> _WHAT YOU SHOULD DO_
Given these entries, repeat exactly the lines starting with the one that has "wall art: none" and going on through the one that has "house plant: present", both included, but none of the pictures.

> _DATA_
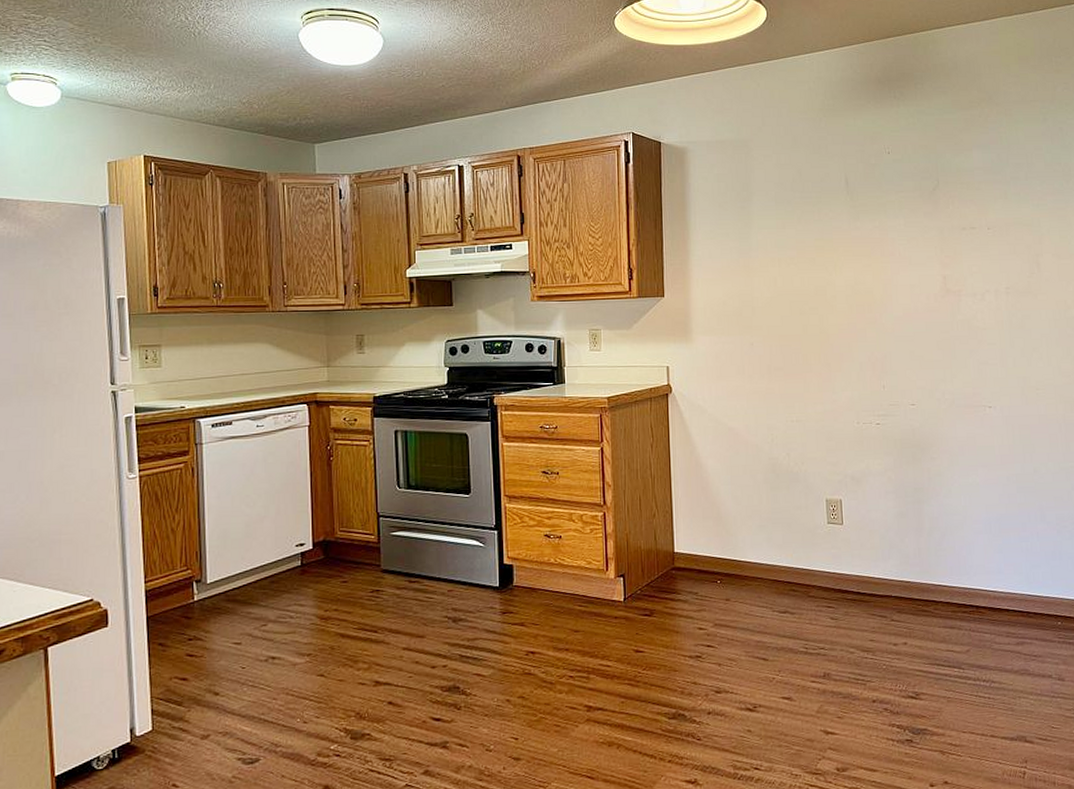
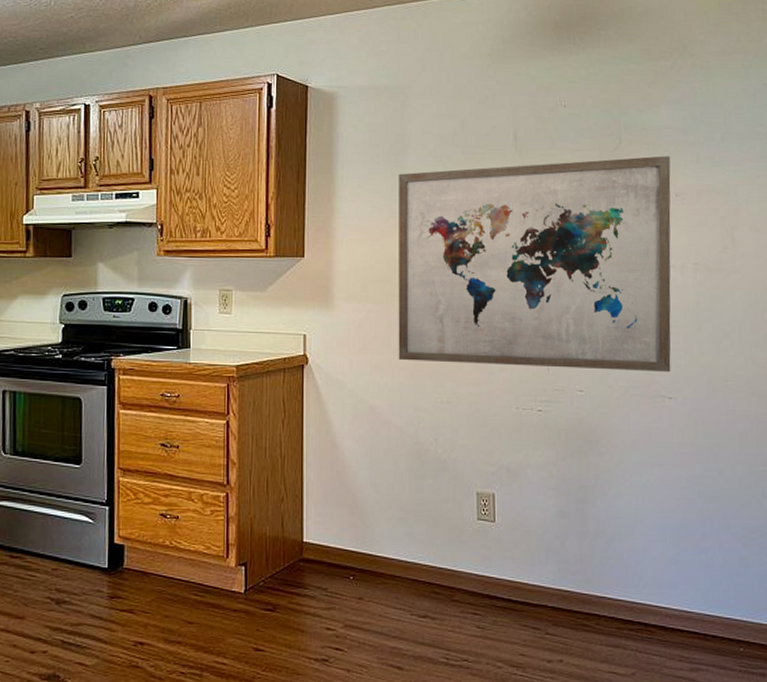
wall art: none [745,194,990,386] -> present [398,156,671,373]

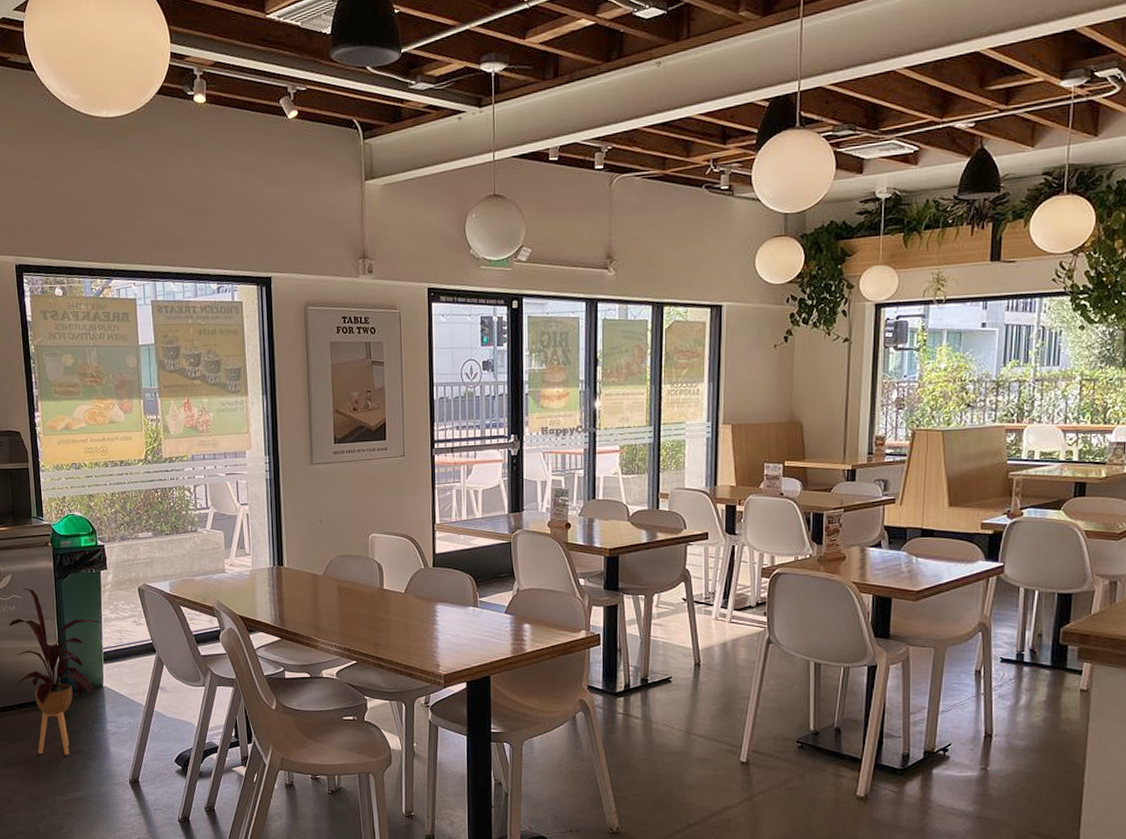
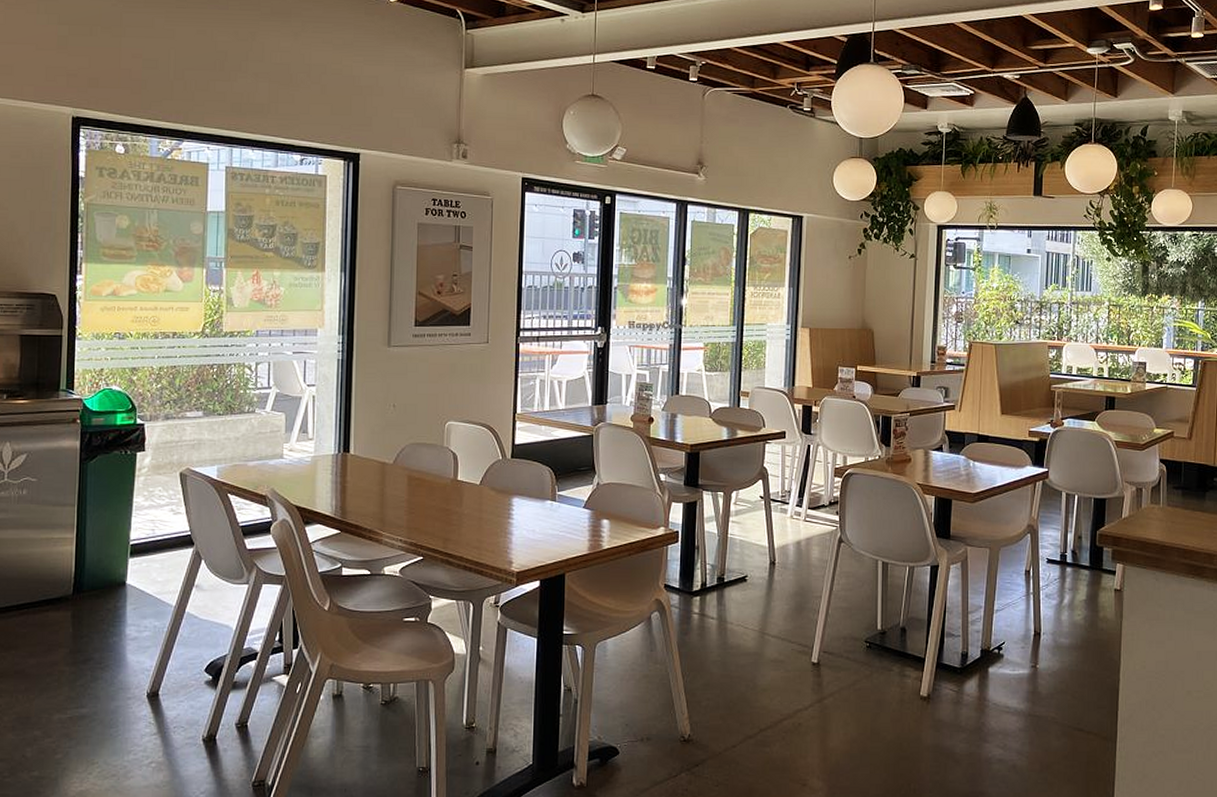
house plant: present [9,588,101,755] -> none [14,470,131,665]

* * *

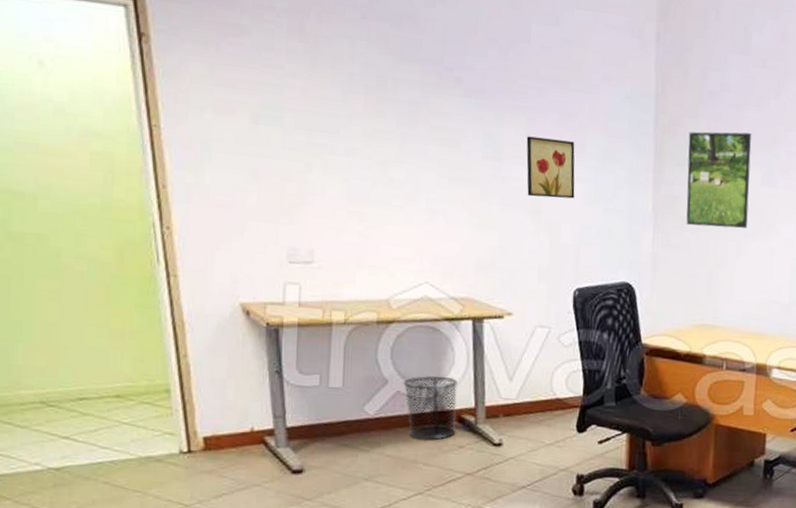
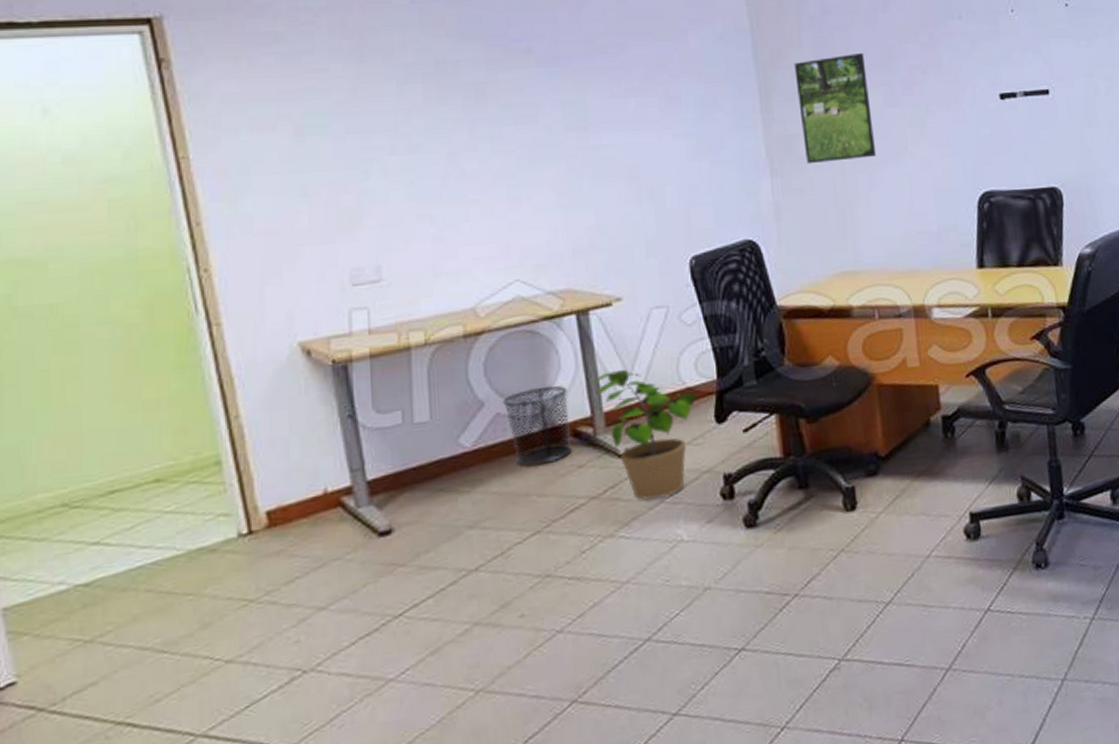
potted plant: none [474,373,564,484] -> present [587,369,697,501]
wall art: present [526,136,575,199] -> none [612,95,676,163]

> _ANSWER FOR THIS EXERCISE_
wall art: none [745,194,990,386] -> present [398,156,671,373]

house plant: present [9,588,101,755] -> none [14,470,131,665]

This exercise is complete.